Coming in at #40 on my NBA 75 Greatest Players of All Time https://www.djssportsshow.com/post/nba-75-greatest-players-of-all-time is a leader of those 1960s and 1970s Knicks teams where he was labeled “The Captain” for his play on both ends and always being there for his teammates, and that is New York Knicks legend, Willis Reed. Reed was born on June 25, 1942, in Dubach, Louisiana where he grew up on a farm nearby Bernice.
Reed showed amazing athletic ability at a young age, and would go on to play high school basketball at West Side in Lillie, Louisiana, where he would start to become a dominant player. He would then play college basketball at Grambling State University, which is a historical black college (HBCU).

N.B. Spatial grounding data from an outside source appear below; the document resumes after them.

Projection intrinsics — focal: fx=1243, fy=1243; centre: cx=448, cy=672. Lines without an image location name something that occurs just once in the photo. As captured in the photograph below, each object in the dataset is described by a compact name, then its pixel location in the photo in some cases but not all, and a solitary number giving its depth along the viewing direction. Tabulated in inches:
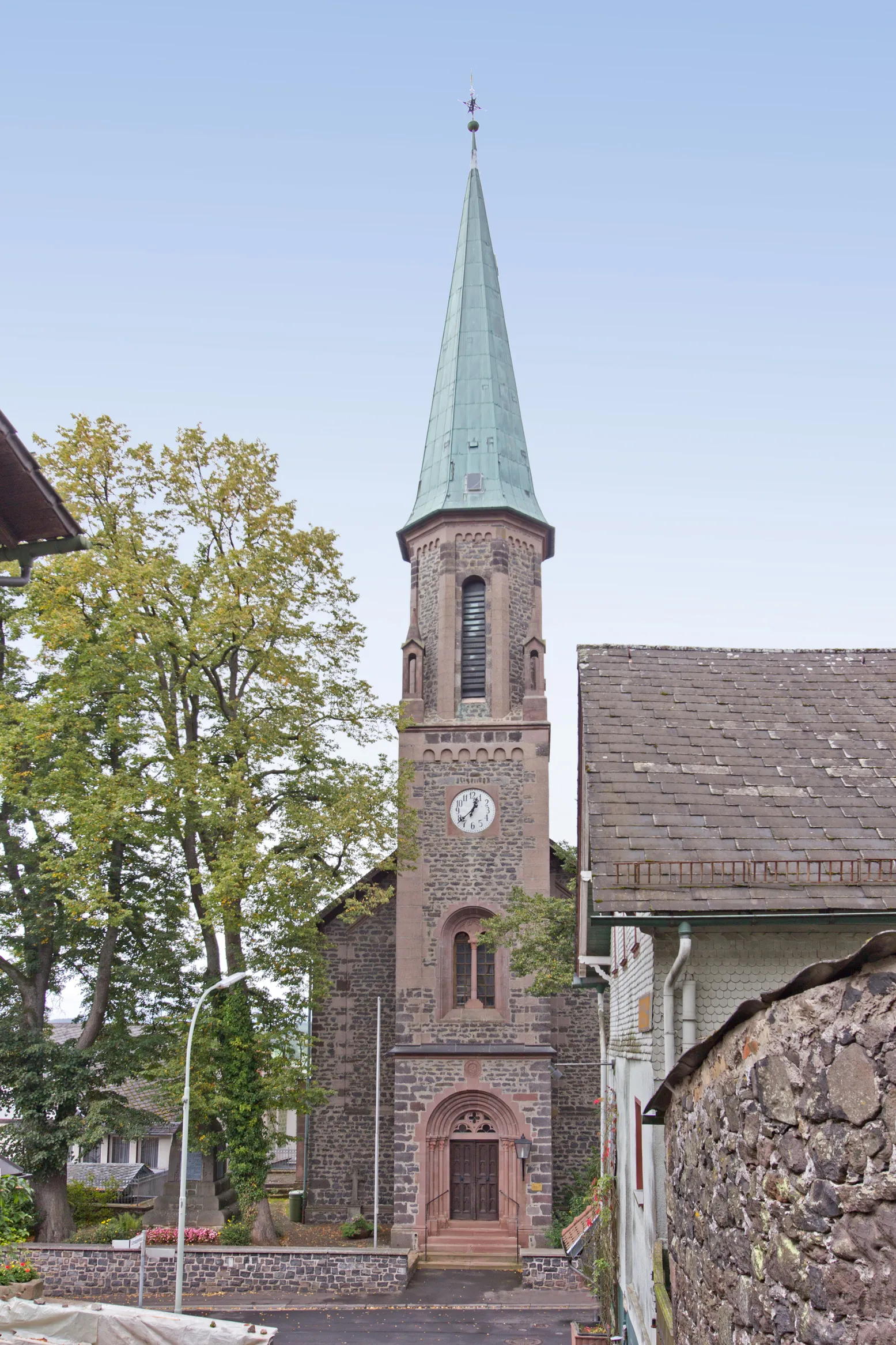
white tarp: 510.6
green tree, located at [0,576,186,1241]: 983.0
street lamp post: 735.7
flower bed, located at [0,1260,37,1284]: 684.1
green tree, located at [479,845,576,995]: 938.7
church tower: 1135.6
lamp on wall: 1104.8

During his career as a Grambling State Tiger, Reed amassed 2,280 career points (18.7 PPG), and 1,851 rebounds (15.2 RPG). He would also average 26.6 points and 21.5 rebounds per game during his senior season. Reed would be named a consensus first team All-American twice, lead the Tigers to a NAIA title, three Southwestern Athletic Conference championships, and selected to the NAIA All-Tournament team three teams.
After a historic college career, Reed would somehow drop to the second round and be selected by the New York Knicks in the 1964 NBA Draft. He would immediately make a impact as a fierce, intimidating, and dominating force on both ends at the center position, despite being only 6’9 in a time where there were giants such as Wilt Chamberlain, Bill Russell, Kareem Abdul-Jabbar, Nate Thurmond, and so forth roaming the lanes. He would go on to be named the 1965 Rookie of the Year with averages of 19.5 points and 14.7 rebounds per game, including a 46-point performance against the Jerry West, Elgin Baylor-led Lakers that showed why he was an All-Star in his first season.
Reed would go on to have a legendary career, as he would eventually help lead the Knicks to their two and only NBA titles (1970, 1973), along with capturing both of those Finals MVPs. There have been many thrilling baskets scored throughout NBA history, there have been few more renowned than the two Willis Reed made in the opening minutes of Game 7 of the 1970 Finals. Prior to Game 7, on May 8th, 1970, at 7:30 p.m, Reed, the captain and main force of a multi-talented New York Knicks team that also featured Walt Frazier, and Dave Debusschere, was apparently sidelined with a severe thigh injury, consisting of a torn muscle that threatened his team’s chances to win the championship. Fifteen minutes later he had become a legend, and the Knicks were on the way to their first title.
In the first four games of the Finals against the West, Wilt, and Baylor-led Lakers, Reed had scored 37, 29, 38 and 23 points, respectively, while averaging 15 rebounds. At 7:34 p.m., Reed was limping onto the court. The crowd went wild, while his teammates’ confidence returned with a vengeance. Reed somehow managed to out-jump Wilt Chamberlain on the opening tip, then scored the game’s first basket on a shot from the top of the key. He then scored a second basket from 20 feet out.
He did not need to score again, as he already lifted the spirits and confidence of his teammates by hitting those two shots. Frazier would go on to have a historic Finals performance, finishing with 36 points, 19 assists, and seven rebounds. But, it was Reed who gave his team the extra bolt of energy they needed, being the heart, soul, and backbone on those championship Knicks teams.
Besides his ROTY award, titles and Finals MVPs, Reed is an MVP (1970), seven-time All-Star, All-Star MVP (1970), five-time All-NBA, and an All-Defensive first team selection, where he would’ve made more had they had the award his whole career. He was a true leader and champion.